Task requirements
Retype the lines of the material from the very beginning through the line containing "вы владеете информацией", exactly as they appear.

Excerpts from a dataset:
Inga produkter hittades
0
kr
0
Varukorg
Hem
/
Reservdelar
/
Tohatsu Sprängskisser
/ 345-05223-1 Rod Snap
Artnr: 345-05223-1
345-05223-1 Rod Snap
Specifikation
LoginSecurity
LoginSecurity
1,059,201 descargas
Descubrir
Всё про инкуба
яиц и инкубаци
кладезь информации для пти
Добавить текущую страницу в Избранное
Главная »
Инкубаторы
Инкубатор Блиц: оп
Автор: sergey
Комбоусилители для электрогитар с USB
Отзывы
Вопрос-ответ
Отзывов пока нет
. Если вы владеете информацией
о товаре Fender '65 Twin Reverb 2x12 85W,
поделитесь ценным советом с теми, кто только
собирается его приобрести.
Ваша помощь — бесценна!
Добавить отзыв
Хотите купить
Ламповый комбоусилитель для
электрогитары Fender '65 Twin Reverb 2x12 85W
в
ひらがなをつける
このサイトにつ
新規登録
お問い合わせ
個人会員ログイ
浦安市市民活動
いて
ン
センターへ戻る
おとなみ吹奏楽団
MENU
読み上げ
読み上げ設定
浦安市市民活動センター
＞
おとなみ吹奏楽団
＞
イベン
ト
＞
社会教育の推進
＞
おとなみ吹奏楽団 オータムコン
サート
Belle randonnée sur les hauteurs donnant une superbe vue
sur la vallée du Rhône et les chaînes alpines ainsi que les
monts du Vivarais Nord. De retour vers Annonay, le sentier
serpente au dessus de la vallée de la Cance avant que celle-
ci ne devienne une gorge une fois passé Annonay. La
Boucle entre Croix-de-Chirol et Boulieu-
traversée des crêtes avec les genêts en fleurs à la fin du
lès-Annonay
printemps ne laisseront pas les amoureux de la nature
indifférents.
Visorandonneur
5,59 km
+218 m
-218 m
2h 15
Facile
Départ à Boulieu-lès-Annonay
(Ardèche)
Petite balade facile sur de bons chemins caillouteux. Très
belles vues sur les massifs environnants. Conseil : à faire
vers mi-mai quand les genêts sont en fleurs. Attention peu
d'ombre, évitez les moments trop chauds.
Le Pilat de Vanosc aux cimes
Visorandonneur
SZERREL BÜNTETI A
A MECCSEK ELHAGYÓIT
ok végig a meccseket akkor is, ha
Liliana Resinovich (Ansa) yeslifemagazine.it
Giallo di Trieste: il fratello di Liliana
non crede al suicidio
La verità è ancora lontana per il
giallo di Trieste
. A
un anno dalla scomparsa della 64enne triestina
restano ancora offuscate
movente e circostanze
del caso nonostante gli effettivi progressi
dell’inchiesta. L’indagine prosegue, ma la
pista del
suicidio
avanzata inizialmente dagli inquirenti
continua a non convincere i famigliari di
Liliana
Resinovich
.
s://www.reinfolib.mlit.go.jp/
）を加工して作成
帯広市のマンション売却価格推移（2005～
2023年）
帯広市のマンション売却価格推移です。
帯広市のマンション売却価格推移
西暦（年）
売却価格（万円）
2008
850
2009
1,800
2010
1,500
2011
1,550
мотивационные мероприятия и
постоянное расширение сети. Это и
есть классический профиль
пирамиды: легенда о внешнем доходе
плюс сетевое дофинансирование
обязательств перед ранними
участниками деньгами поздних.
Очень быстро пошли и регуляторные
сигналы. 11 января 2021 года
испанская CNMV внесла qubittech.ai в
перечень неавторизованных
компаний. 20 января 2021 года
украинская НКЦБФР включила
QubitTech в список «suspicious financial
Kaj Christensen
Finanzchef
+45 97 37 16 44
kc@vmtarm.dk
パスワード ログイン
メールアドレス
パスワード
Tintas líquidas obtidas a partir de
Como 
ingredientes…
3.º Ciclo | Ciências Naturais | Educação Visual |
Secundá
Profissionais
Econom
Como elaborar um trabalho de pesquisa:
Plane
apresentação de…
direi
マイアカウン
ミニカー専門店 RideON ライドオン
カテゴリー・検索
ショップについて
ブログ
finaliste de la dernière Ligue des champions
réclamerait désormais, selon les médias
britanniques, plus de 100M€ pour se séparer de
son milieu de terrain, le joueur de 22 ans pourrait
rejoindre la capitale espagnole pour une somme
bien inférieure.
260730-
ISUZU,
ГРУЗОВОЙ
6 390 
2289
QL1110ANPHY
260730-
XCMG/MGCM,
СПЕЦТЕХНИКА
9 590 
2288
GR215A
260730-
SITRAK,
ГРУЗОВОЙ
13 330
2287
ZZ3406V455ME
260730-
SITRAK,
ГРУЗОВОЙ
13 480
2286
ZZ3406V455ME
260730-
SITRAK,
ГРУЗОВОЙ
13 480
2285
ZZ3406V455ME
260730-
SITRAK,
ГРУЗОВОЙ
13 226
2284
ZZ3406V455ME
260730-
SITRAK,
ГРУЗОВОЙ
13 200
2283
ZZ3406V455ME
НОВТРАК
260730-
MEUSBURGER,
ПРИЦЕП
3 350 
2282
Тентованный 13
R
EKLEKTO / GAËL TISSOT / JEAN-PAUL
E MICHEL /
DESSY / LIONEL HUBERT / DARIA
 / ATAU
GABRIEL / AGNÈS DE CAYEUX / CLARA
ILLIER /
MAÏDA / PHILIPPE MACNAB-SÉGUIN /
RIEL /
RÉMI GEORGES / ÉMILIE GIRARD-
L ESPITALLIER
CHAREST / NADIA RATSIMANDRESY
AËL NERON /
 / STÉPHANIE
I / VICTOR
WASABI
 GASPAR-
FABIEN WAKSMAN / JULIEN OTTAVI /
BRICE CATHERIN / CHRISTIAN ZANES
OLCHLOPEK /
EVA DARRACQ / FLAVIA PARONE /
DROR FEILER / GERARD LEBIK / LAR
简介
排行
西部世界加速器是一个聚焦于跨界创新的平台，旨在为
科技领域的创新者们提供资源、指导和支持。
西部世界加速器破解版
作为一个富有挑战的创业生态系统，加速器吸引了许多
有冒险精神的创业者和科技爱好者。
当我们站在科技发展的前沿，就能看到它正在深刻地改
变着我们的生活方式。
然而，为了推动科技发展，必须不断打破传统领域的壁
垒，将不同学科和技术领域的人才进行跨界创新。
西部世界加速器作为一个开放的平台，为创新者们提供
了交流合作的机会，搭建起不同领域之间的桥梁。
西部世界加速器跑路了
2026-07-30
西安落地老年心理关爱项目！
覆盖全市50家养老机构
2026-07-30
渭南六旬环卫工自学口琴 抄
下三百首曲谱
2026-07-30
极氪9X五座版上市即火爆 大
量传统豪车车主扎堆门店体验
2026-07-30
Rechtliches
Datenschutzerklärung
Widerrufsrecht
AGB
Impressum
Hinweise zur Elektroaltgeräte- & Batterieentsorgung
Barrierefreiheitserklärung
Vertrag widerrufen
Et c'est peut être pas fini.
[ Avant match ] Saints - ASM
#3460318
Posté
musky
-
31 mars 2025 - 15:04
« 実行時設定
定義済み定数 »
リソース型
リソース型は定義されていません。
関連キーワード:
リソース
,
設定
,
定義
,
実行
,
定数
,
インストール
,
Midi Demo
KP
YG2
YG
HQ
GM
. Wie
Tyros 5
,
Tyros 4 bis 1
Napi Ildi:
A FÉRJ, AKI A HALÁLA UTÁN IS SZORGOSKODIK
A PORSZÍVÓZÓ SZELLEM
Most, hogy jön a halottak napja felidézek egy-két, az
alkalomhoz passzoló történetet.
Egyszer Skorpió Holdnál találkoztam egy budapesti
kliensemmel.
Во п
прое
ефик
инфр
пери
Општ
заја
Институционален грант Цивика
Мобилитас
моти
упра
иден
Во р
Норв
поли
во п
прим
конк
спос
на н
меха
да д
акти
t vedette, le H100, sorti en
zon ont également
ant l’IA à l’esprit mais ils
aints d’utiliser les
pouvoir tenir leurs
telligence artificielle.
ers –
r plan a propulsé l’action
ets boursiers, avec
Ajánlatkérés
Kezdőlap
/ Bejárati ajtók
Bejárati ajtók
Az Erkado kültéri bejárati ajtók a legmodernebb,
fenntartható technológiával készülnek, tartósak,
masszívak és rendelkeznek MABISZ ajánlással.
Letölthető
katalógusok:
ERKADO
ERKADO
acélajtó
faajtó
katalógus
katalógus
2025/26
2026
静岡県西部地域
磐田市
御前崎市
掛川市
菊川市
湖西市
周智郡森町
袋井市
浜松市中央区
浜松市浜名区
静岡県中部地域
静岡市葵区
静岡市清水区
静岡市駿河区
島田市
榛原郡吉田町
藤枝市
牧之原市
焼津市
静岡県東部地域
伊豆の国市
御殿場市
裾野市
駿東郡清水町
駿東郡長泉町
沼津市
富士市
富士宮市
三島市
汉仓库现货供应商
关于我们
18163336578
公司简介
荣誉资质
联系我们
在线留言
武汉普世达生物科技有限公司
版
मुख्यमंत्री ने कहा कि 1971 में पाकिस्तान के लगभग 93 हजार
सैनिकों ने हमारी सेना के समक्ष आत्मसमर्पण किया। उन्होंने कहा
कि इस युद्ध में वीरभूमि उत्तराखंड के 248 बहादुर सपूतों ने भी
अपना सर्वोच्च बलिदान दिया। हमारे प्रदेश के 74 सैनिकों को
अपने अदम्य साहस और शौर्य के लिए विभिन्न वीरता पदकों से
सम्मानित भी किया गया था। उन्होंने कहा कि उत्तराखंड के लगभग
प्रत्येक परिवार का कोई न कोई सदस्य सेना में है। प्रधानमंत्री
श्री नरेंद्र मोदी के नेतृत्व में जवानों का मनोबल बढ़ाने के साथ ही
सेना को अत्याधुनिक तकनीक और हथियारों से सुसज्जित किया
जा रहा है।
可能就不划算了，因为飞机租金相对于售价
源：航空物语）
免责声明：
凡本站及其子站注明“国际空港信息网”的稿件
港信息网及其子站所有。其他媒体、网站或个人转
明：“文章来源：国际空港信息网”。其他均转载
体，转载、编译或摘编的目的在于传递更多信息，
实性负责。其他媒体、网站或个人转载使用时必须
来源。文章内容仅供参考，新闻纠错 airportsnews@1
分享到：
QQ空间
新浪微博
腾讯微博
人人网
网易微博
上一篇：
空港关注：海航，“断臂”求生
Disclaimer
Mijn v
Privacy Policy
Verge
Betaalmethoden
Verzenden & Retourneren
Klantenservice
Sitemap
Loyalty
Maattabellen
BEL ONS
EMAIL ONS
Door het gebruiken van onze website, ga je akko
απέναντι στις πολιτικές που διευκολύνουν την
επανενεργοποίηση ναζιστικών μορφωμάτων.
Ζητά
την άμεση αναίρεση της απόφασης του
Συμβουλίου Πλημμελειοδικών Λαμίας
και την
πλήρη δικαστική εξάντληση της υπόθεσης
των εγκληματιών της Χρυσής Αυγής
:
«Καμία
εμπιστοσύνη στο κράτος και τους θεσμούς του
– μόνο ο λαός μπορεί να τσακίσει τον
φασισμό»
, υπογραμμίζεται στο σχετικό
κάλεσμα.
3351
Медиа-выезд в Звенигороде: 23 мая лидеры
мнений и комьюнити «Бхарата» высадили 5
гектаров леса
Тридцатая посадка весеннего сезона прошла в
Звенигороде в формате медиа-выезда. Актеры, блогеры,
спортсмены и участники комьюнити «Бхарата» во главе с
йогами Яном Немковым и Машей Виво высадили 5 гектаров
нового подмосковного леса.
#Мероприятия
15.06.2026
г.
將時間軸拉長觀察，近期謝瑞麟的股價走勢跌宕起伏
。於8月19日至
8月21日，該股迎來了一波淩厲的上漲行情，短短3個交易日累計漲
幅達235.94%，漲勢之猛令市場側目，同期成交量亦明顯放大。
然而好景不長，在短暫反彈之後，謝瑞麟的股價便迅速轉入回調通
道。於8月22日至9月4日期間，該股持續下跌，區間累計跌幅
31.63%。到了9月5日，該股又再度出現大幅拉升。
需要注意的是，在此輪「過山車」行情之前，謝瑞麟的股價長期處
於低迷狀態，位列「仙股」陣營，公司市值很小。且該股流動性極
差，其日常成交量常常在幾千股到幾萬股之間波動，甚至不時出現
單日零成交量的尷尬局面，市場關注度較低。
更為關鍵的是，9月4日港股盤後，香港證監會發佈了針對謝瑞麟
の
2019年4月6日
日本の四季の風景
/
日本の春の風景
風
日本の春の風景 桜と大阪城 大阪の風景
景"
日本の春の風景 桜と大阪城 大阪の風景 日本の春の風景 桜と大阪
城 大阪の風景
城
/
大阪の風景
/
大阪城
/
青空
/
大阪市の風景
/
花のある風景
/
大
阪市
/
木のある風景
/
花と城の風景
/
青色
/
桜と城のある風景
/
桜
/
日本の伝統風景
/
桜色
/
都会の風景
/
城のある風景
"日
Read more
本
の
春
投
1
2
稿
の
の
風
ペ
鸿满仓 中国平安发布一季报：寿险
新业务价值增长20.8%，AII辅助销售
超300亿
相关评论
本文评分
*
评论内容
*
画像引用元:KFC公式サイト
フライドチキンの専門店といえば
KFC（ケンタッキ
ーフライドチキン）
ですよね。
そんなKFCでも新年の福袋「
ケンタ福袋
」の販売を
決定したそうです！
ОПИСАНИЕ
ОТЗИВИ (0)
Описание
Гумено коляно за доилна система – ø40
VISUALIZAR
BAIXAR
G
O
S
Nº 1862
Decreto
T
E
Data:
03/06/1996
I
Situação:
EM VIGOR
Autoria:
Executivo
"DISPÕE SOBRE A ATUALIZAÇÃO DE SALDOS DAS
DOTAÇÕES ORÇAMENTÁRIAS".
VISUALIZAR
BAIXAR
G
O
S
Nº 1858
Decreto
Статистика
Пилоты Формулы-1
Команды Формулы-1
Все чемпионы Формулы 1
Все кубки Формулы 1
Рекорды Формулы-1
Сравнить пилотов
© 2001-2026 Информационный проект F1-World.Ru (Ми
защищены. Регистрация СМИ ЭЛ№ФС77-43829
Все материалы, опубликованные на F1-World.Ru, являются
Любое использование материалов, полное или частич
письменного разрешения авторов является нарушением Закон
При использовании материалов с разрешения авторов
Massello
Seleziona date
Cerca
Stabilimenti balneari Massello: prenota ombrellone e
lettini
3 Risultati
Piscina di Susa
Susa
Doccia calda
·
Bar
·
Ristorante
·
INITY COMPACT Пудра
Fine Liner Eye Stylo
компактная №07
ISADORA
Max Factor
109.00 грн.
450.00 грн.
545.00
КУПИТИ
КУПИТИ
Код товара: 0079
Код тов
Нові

Output for this exercise
Inga produkter hittades
0
kr
0
Varukorg
Hem
/
Reservdelar
/
Tohatsu Sprängskisser
/ 345-05223-1 Rod Snap
Artnr: 345-05223-1
345-05223-1 Rod Snap
Specifikation
LoginSecurity
LoginSecurity
1,059,201 descargas
Descubrir
Всё про инкуба
яиц и инкубаци
кладезь информации для пти
Добавить текущую страницу в Избранное
Главная »
Инкубаторы
Инкубатор Блиц: оп
Автор: sergey
Комбоусилители для электрогитар с USB
Отзывы
Вопрос-ответ
Отзывов пока нет
. Если вы владеете информацией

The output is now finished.